Sunday, November 2, 2008

Little Heartbreakers

Monday I was taking roll in one of my classes, knowing that this would be my last class with these particular students. Everyday at the beginning of each class I'd always ask each student how they were feeling. The typical answers were, "I'm fine, I'm happy, I'm tired, I'm hungry". But Monday the third student I asked said, "I'm sad." Now whenever my kids say they are sad, bad, or angry I always ask why. So I asked why she was sad and she said, "Because Rebecca teacher go to America on Wednesday." And my heart melted and broke at the same time. My eyes welled up with tears. The remaining 9 kids in the class all proceeded to tell me they were sad when asked how they were feeling that day. It was all I could do to hold back my tears.

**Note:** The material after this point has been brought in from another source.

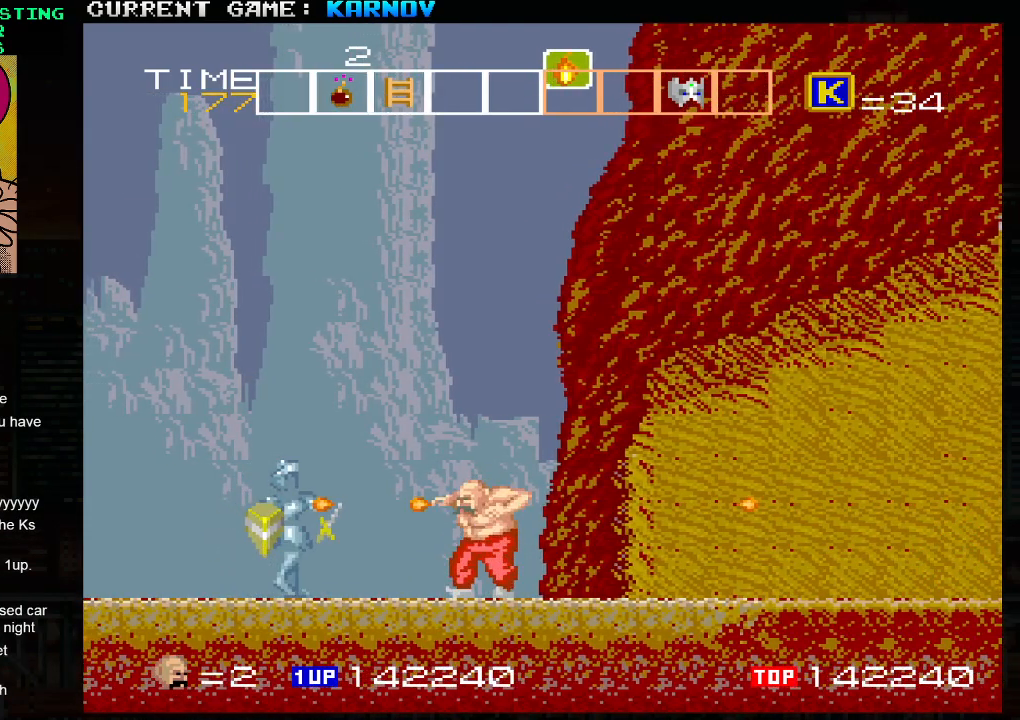
{"buttons": [], "left_stick": "center", "events": [[17, "left_stick", "left"], [33, "SQUARE", "up"], [100, "left_stick", "center"], [117, "SQUARE", "down"], [200, "SQUARE", "up"], [350, "left_stick", "right"], [450, "left_stick", "center"]]}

It was bittersweet saying goodbye. My students each let me know in their own special way that I matter to them. To know that I've made a difference in their lives is a satisfying feeling. To know that they care enough about me to tell me they'll miss me makes me feel special and honored. It means I've done my job. I've tried so hard to listen, to love, to care, to teach, to empower, to encourage, and to praise. So many times I've wondered if I was doing a good job. It hasn't always been easy but in those last few days with my kids, I was reminded that the struggle and effort was well worth it. Such precious children, they are. They made my heart grow bigger. What a gift. I already miss them so much. I'll probably never see them again but they will always be in my memory and my heart will soften each time I think of them. If only they knew how much I love them.